The necessary condition (and not the sufficient condition) to avoid such tragedy or dystopia is to recognize and maintain a sphere of knowledge, wisdom, ideology, and thought that cannot be turned into information. This means we should not focus on information alone but turn our interests to the human brain or cognitive capacity. The human brain is not a precise information processor but rather, because it makes mistakes, there lies the source of creativity, according to Machigaeru no [The Brain that Makes Mistakes] by Yoshio Sakurai. When we attach meanings, which is essential in recognizing something, humans seem to need imagination and unconscious capacities.
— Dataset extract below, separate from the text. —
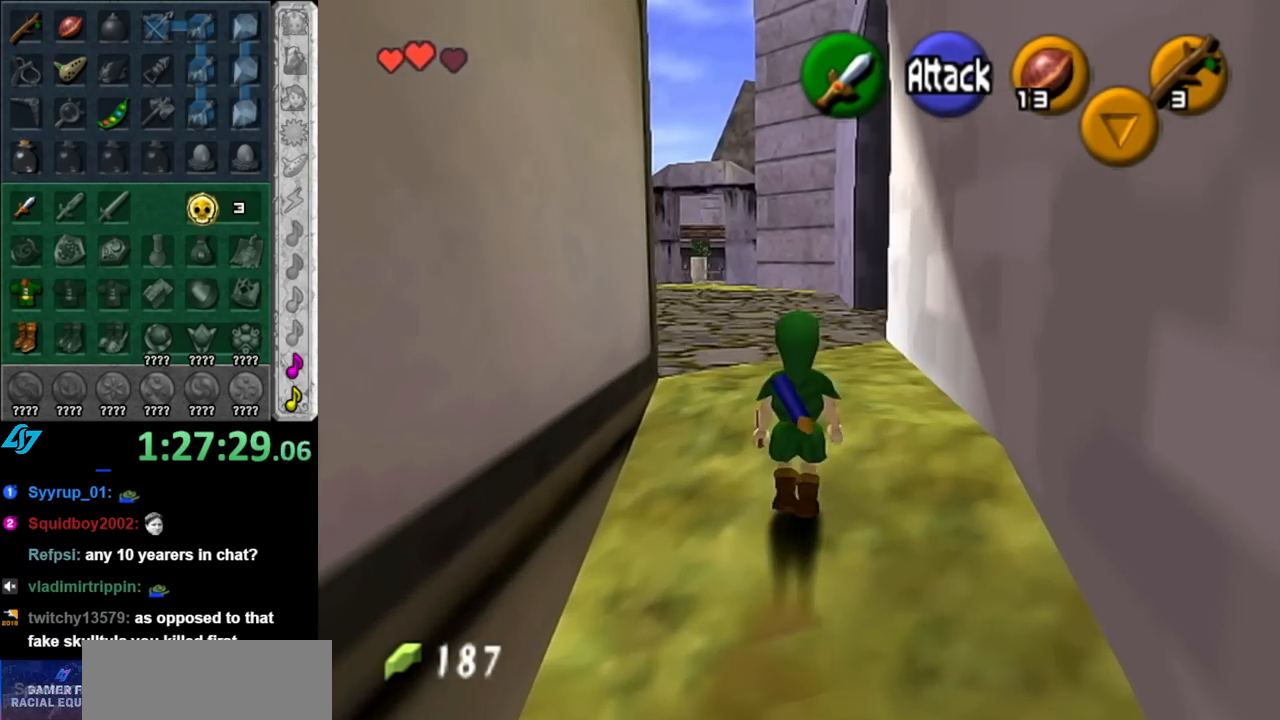
{"buttons": [], "left_stick": "up", "right_stick": "center", "events": [[33, "A", "up"]]}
Even when thinking about revolutionary information technologies within international politics, we should not be too taken away by the dazzling advancements in technology but turn our eyes to the ways of the deep-seated ideologies that provide the framework of people’s perception, and not lose our ability for sensible judgement.

This is a translation of the Japanese article published in vol. 80 (Jul./Aug. 2023) of the Gaiko (Diplomacy) magazine.

Hiroshi Nakanishi is a professor at Kyoto University and the Chairman of the Gaiko magazine editorial board. With an M.A. in law from Kyoto University, he specializes in international politics. He is the author of Kokusai seiji to wa nani ka [What Is International Politics?] and a joint editor of Kosaka masataka to sengo nihon [Masataka Kosaka and Post-War Japan], Nihon seijishi no nakano rida tachi [The Leaders in Japan’s Political History], and other books.